NBC U's Telemundo pacts with Atresmedia; Mexican giant Televisa, with Mediaset Espana
MADRID — Latino telenovelas are again catching the attention of Spain’s top private TV broadcasters, unleashing a new sprint for product deals with leading international suppliers.
Move comes after telenovelas had progressively disappeared from the schedules of Spain’s main TV webs to find shelter on Spain’s multi-channel DTT pltatforms.
A key driver for the sep-up in competition among broadcasters is the success of media conglom Atresmedia’s women-skewed free-to-air TV channel Nova.
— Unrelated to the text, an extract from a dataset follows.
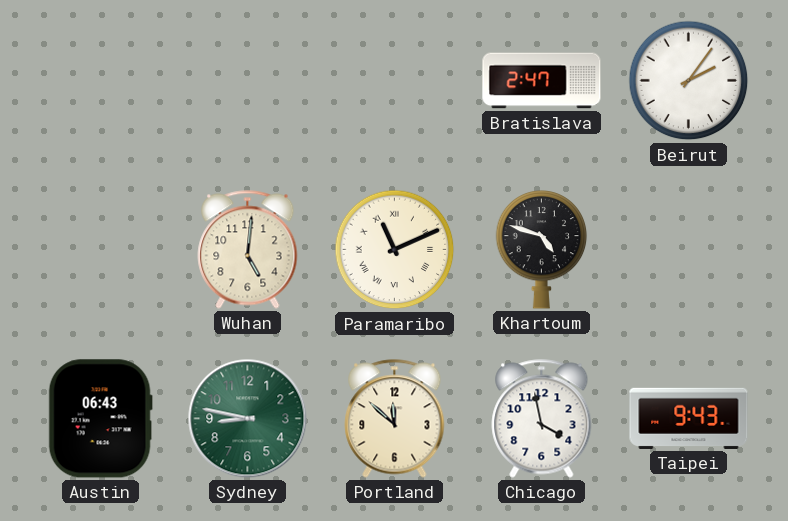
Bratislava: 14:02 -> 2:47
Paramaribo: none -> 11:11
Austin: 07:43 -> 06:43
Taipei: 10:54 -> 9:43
On Feb. 3, Atresmedia’s main rival, Mediaset Espana, owned by Silvio Berlusconi’s Mediaset, reacted to Nova’s results unveiling a three-year strategic deal with Televisa – once a significant Atresmedia provider – to feed its TV service La Siete, which re-launches Friday as a telenovela-focused offer.
For its part, Atresmedia strengthened links with Telemundo, announcing Jan. 30 an exclusive, strategic multi-year commitment to guarantee Telemundo’s new telenovelas plus catalogue titles airtime in Spain via Nova.
Launched 2005 by DeAPlaneta’s Atresmedia, Nova has consolidated as the leading offer for Spain’s femme-orientated DTT services. Net averaged a record 2.1% audience share in 2013, clearly surpassing rival Mediaset Espana’s Divinity (1.7%), La Siete (1.2%) and Nueve (0.7%).
Broadcast Jan. 24 in Nova’s prime-time, the last episode of Telemundo’s “The Return” scored a boffo 4.2% share and 793,000 viewers.Still airing, “Maid in Manhattan,” another Telemundo’s telenovela, has cumed an around-3% share on Nova.
“There’s a high demand for telenovelas from our viewers and they generate a very loyal audience,” said Jose Antonio Anton, Atresmedia’s programming, thematic channels director.
Re-designing La Siete, Mediaset aims to complement audience target reached by its channel bouquet, covering all women demos. It will target 18 to 35 year-olds with contempo, mould-breaking telenovelas; air thrillers and action novelas for 25-45s, plus classic productions for 45s-upwards.
“For some time now, we’ve entertained the idea of filling a gap in our TV offer,” said Manuel Villanueva, Mediaset Espana’s Contents general director.
The Televisa-Mediaset pact combines new bows such as “Love Rules,” “The Storm,” “Lie So You Can Live” with recent hits like “The Stepmother” and “Teresa.”
In a market whose TV ad spend has fallen 53% to €1.65 million ($2.3 billion) since its pre-crisis 2007 peak, every move has to be analyzed in economic terms. “Telenovelas represent a very effective product at a very reasonable price,” argued a Madrid-based TV expert.